Context. As the number of detected transiting exoplanet candidates continues to grow, the need for robust and scalable automated tools to prioritize or validate them has become increasingly critical. Among the most promising solutions, deep learning models offer the ability to interpret complex diagnostic metrics traditionally used in the vetting process. Aims. In this work, we present WATSON-Net, a new open-source neural network classifier and data preparation package designed to compete with current state-of-the-art tools for vetting and validation of transiting exoplanet signals from space-based missions. Methods. Trained on Kepler Q1-Q17 DR25 data using 10-fold cross-validation, WATSON-Net produces ten independent models, each evaluated on dedicated validation and test sets. The ten models are calibrated and prepared to be extensible for TESS data by standardizing the input pipeline, allowing for performance assessment across different space missions. Results. For Kepler targets, WATSON-Net achieves a recall-at-precision of 0.99 (R@P0.99) of 0.903, ranking second, with only the ExoMiner network performing better (R@P0.99 = 0.936). For TESS signals, WATSON-Net emerges as the best-performing non-fine-tuned machine learning classifier, achieving a precision of 0.93 and a recall of 0.76 on a test set comprising confirmed planets and false positives. Both the model and its data preparation tools are publicly available in the dearwatson Python package, fully open-source and integrated into the vetting engine of the SHERLOCK pipeline.

Figures (10)

• Figure 1: Neural network global architecture.

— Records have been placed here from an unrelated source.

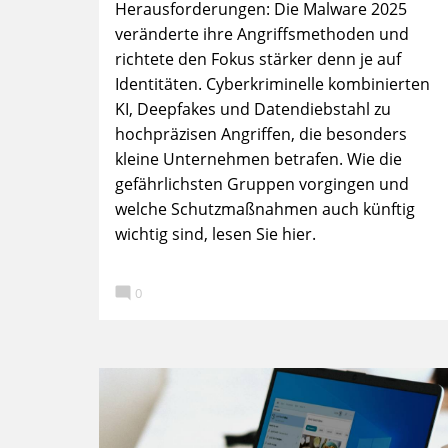
Herausforderungen: Die Malware 2025
veränderte ihre Angriffsmethoden und
richtete den Fokus stärker denn je auf
Identitäten. Cyberkriminelle kombinierten
KI, Deepfakes und Datendiebstahl zu
hochpräzisen Angriffen, die besonders
kleine Unternehmen betrafen. Wie die
gefährlichsten Gruppen vorgingen und
welche Schutzmaßnahmen auch künftig
wichtig sind, lesen Sie hier.

0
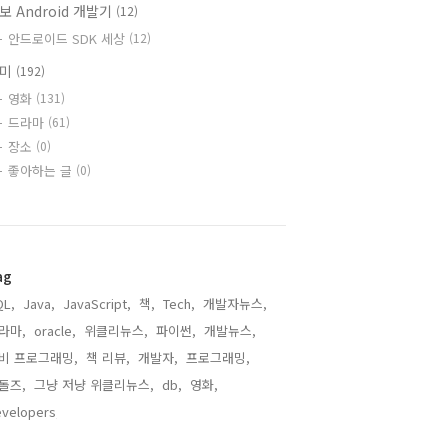
보 Android 개발기
(12)
안드로이드 SDK 세상
(12)
취미
(192)
영화
(131)
드라마
(61)
장소
(0)
좋아하는 글
(0)
ag
QL,
Java,
JavaScript,
책,
Tech,
개발자뉴스,
라마,
oracle,
위클리뉴스,
파이썬,
개발뉴스,
비 프로그래밍,
책 리뷰,
개발자,
프로그래밍,
돌즈,
그냥 저냥 위클리뉴스,
db,
영화,
velopers,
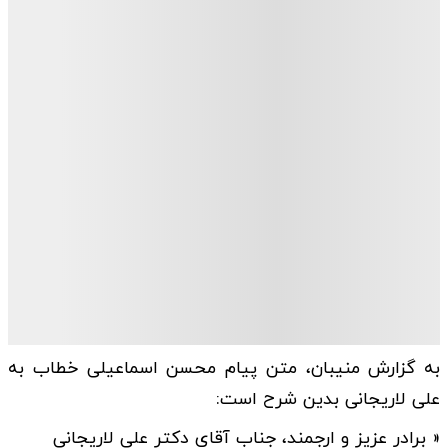
به گزارش منیبان، متن پیام محسن اسماعیلی خطاب به
علی لاریجانی بدین شرح است:
« برادر عزیز و ارجمند، جناب آقای دکتر علی لاریجانی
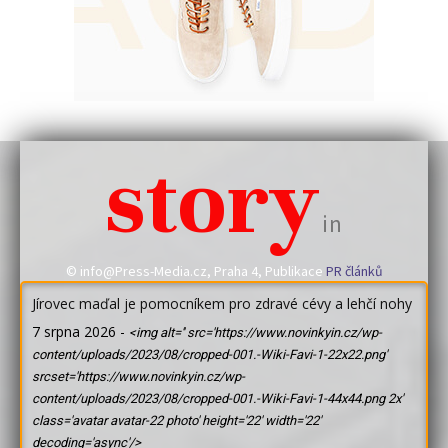
story
in
© info@Press-Media.cz, Praha 4, Publikace
PR článků
Jírovec maďal je pomocníkem pro zdravé cévy a lehčí nohy
7 srpna 2026
-
<img alt='' src='https://www.novinkyin.cz/wp-
content/uploads/2023/08/cropped-001.-Wiki-Favi-1-22x22.png'
srcset='https://www.novinkyin.cz/wp-
content/uploads/2023/08/cropped-001.-Wiki-Favi-1-44x44.png 2x'
class='avatar avatar-22 photo' height='22' width='22'
decoding='async'/>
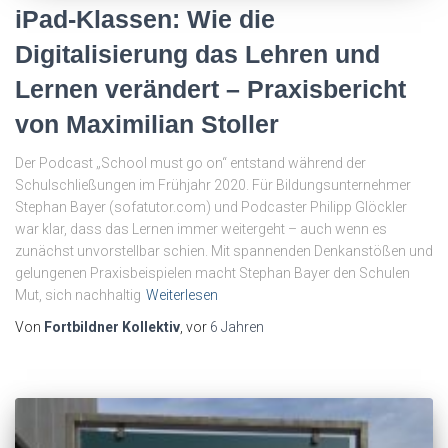
iPad-Klassen: Wie die
Digitalisierung das Lehren und
Lernen verändert – Praxisbericht
von Maximilian Stoller
Der Podcast „School must go on“ entstand während der
Schulschließungen im Frühjahr 2020. Für Bildungsunternehmer
Stephan Bayer (sofatutor.com) und Podcaster Philipp Glöckler
war klar, dass das Lernen immer weitergeht – auch wenn es
zunächst unvorstellbar schien. Mit spannenden Denkanstößen und
gelungenen Praxisbeispielen macht Stephan Bayer den Schulen
Mut, sich nachhaltig
Weiterlesen
Von
Fortbildner Kollektiv
, vor
6 Jahren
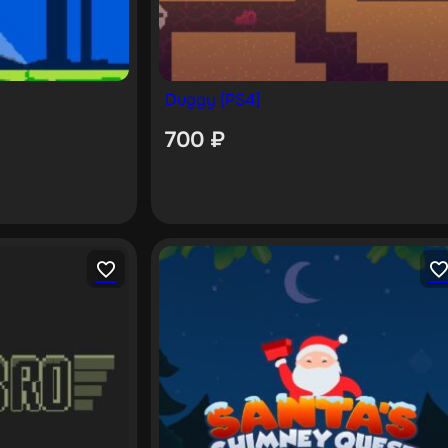
Duggy [PS4]
700
₽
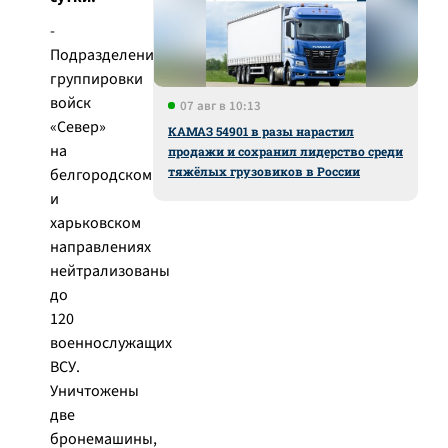
-
Подразделениями
группировки
войск
07 авг в 10:13
«Север»
КАМАЗ 54901 в разы нарастил
на
продажи и сохранил лидерство среди
тяжёлых грузовиков в России
белгородском
и
харьковском
направлениях
нейтрализованы
до
120
военнослужащих
ВСУ.
Уничтожены
две
бронемашины,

• Figure 2: Number of signals matching each of the label criteria. Each NTP signal can potentially match different labels. Dashed vertical lines split three different regions: the left contains the NTP-labeled samples, the middle contains the signals considered as candidates, and the right contains signals labeled as TP (see text for details).
• Figure 3: Isotonic model distribution of the validation set predictions for positive (blue) and negative (red) samples. The top light green area matches the validation threshold, and the cyan area matches the likely planet threshold. The gray area matches the likely negative threshold, and the red area matches the validated negative threshold. The top panel displays the entire combined validation dataset, while the bottom panel plots only the FPs above the LP threshold and the FNs below the LN threshold. The horizontal dotted lines at 0.95 and 0.01 represent the change of scale for the top and bottom of the plot, respectively.
• Figure 4: Distribution of predictions for positive (blue) samples for the 2021_gpc, exominer2022, and exominer2023 test sets. On the one hand, the light-green area corresponds to the validation threshold, and the cyan area corresponds to the likely planet threshold. On the other hand, the gray area corresponds to the likely negative threshold, and the red area to the validated negative threshold. The top panel shows the distribution of predictions for the 2021_gpc test set, and the bottom panel shows the distribution of predictions for the exominer2022 and exominer2023 combined test set. The horizontal dotted lines at 0.95 and 0.01 represent the change of scale for the top and bottom of the plot, respectively.
• Figure 5: Distribution of predictions for positive (blue) and negative (red) samples. The light-green area corresponds to the validation threshold, and the cyan area corresponds to the likely planet threshold. The gray area corresponds to the likely negative threshold, and the red area to the validated negative threshold. The top panel shows the distribution of all the predictions for the TESS test set. The bottom panel displays the distribution of incorrect classifications, including false positives (FPs) above the LP threshold and false negatives (FNs) below the LN threshold. The horizontal dotted lines at 0.95 and 0.01 represent the change of scale for the top and bottom of the plot, respectively.